Required action -
Pick out every line of the entries below where "hand" occurs, and copy those lines.

Records supplied -
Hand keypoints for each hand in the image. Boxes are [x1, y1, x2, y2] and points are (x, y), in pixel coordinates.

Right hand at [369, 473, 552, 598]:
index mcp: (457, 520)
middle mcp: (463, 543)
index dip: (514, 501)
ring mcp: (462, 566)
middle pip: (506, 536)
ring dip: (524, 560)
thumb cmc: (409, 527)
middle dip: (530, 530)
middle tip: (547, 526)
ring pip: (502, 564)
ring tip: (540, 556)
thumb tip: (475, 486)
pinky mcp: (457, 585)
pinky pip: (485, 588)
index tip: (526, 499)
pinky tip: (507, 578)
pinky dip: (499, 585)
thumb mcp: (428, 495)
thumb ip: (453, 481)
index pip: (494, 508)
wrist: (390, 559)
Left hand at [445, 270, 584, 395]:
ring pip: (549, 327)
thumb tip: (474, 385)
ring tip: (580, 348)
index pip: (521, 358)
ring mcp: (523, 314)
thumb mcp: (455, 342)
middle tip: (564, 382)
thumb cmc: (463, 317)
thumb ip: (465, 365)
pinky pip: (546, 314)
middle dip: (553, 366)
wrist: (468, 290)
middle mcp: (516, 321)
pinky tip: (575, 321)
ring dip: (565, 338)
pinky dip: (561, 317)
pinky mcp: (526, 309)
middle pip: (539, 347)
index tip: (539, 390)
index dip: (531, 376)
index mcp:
---
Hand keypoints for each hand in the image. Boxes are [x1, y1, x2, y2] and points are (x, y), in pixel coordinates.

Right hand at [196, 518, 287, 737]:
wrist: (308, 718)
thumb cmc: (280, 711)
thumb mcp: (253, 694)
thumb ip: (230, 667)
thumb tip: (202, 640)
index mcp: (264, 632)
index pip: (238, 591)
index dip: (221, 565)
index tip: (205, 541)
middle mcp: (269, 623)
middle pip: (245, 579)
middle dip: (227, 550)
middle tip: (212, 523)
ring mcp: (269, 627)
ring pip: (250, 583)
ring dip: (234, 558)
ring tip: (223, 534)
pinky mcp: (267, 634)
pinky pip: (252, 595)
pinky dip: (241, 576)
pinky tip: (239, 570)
---
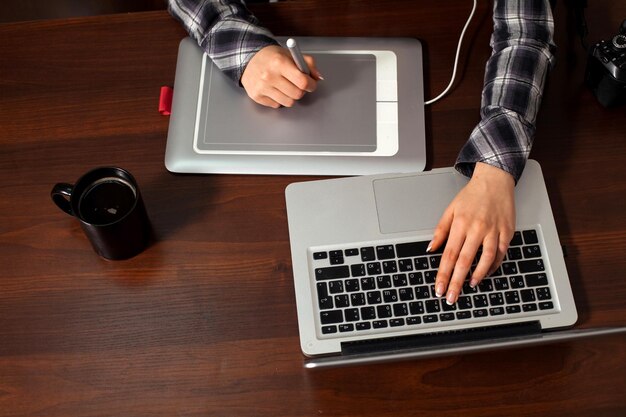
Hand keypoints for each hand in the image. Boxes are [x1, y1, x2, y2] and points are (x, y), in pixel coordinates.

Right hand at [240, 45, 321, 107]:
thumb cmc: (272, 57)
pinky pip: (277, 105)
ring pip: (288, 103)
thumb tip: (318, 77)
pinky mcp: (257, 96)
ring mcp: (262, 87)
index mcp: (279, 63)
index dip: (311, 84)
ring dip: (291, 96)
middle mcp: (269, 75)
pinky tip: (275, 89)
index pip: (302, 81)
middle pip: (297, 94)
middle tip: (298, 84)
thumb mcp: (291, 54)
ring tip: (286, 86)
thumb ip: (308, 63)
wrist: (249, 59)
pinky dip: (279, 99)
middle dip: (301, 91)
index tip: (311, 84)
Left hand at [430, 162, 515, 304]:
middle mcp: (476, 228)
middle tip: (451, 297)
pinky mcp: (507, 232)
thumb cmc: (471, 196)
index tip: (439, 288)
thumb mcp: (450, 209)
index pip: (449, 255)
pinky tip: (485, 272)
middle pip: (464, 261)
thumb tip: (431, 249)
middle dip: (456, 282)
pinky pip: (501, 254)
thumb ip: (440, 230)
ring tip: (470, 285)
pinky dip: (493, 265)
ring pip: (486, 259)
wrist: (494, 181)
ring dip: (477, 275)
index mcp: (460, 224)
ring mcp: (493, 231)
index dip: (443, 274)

Exercise output -
Hand keypoints for each hand in the image. Boxes are [x1, y1, x2, y2] and points are (x, y), in pixel coordinates.
Right hand at [369, 473, 552, 598]:
Left hand at [445, 270, 584, 395]:
Hand keypoints for each hand in the image. Boxes are [x1, y1, x2, y2] and points are (x, y), in pixel coordinates.
Right hand at [196, 518, 287, 737]:
Hand keypoints for each hand in the image. Boxes are [x1, y1, x2, y2] and points are (x, y), in pixel coordinates.
Right hand at [240, 45, 321, 107]:
Left hand at [430, 162, 515, 304]:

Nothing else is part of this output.